Wearable technology is a nascent market, still typified by curiosities such as Google Glass rather than breakthrough products such as the iPad. Given that the Kickstarter-backed Pebble is arguably the smartwatch segment's poster child, it's easy to see why Microsoft, Apple and other large companies sense an opportunity.
Even so, if Microsoft releases a Surface watch, its goal will be to grow the larger Windows 8 ecosystem. For Apple, the iPod and iTunes became a gateway to iOS and, to a lesser extent, OS X. For Microsoft, a smartwatch might not need to succeed on the iPod's scale, but Ballmer no doubt hopes to mimic the strategy.
With competitors already in the background, however, Microsoft faces challenges. Android and iOS each have close to a million mobile apps that a watch might connect to. They also have legions of developers who can use their existing skills to build new apps suited for a wearable device. Whether these apps will be worthwhile is anyone's guess. But it's an advantage Microsoft doesn't have.
As a result, Julie Larson-Green will need to shepherd a product that will hit the ground running. The Windows 8 ecosystem is improving, and its progress will likely accelerate once Windows 8.1 is officially released. But on the mobile and consumer scenes, Microsoft will have to accelerate for a long time before it catches up to Apple, Google and Samsung. If Microsoft can't launch a smartwatch with more success than its poor-selling Surface tablets have had, it will only fall farther behind.

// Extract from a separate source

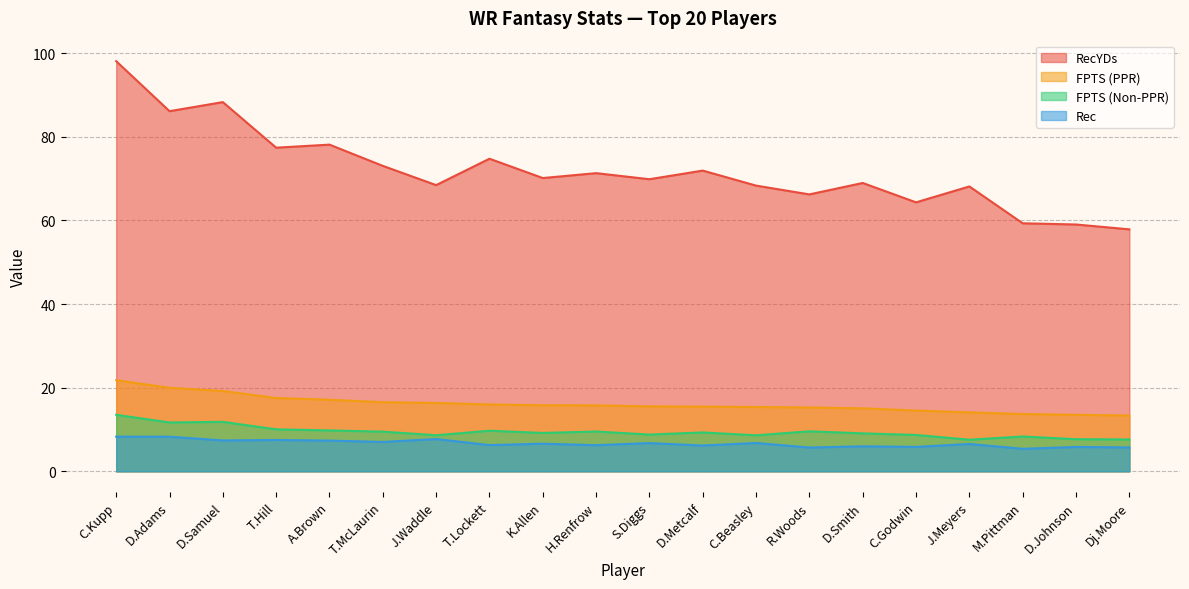

In RecYDs, how many points are lower than both neighbors (excluding endpoints)?

7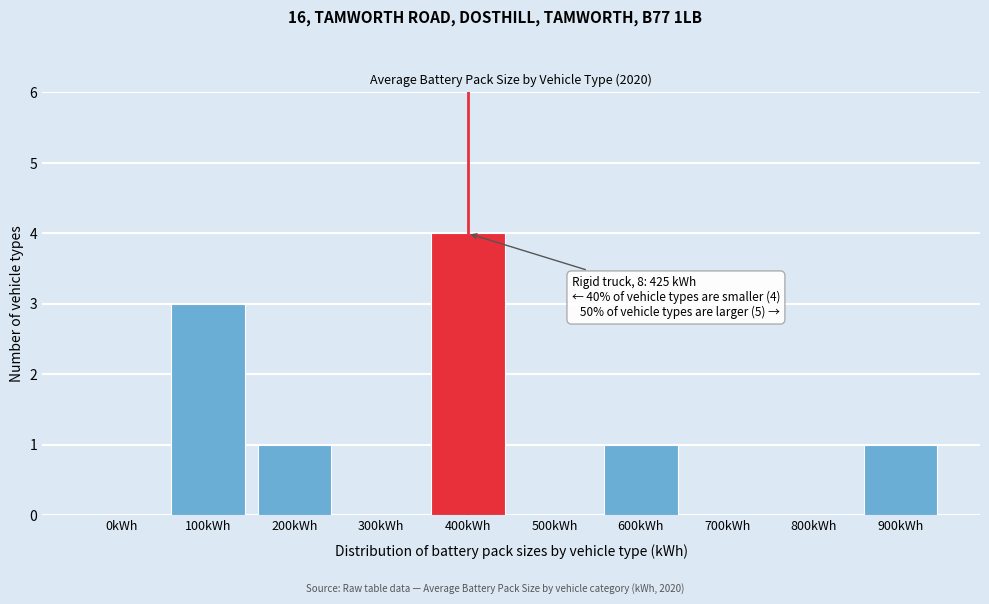

Reading right to left, what are all the values shown in this chart?

900kWh=1	800kWh=0	700kWh=0	600kWh=1	500kWh=0	400kWh=4	300kWh=0	200kWh=1	100kWh=3	0kWh=0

In that regard, the reported LTE support is interesting. Whereas some smartwatches must connect to a smartphone for data, the rumor suggests the Surface watch will have its own data plan. In a way, this approach could be a customer deterrent; many people already pay data bills for smartphones and tablets, so to convince consumers to add another expense, a Windows-powered smartwatch will need to be compelling.
Then again, LTE support also suggests that the watch could have standalone apps that don't require other devices. This is probably a good move. In relative terms, there aren't that many Windows Phone 8 users, after all, so if a Surface smartwatch appealed only to those with compatible phones, Microsoft would be limiting itself.
Still, in addition to appealing on its own account, the device will also need to enhance other Windows products, meaning that Larson-Green's team will have to work closely with the software teams. Tweaking Windows 8.1 for a 1.5-inch screen is no small task, and the Surface watch will only succeed if it is a compelling fusion of hardware, an engaging user interface, solid native apps and connectivity to other devices.
If Ballmer's reorg succeeds in making the company culture more collaborative and focused, the smartwatch could live up to these requirements. If not, the smartwatch could be the wearable equivalent of the Surface Pro -- interesting on paper but a niche product in practice -- or, even worse, the Zune media player.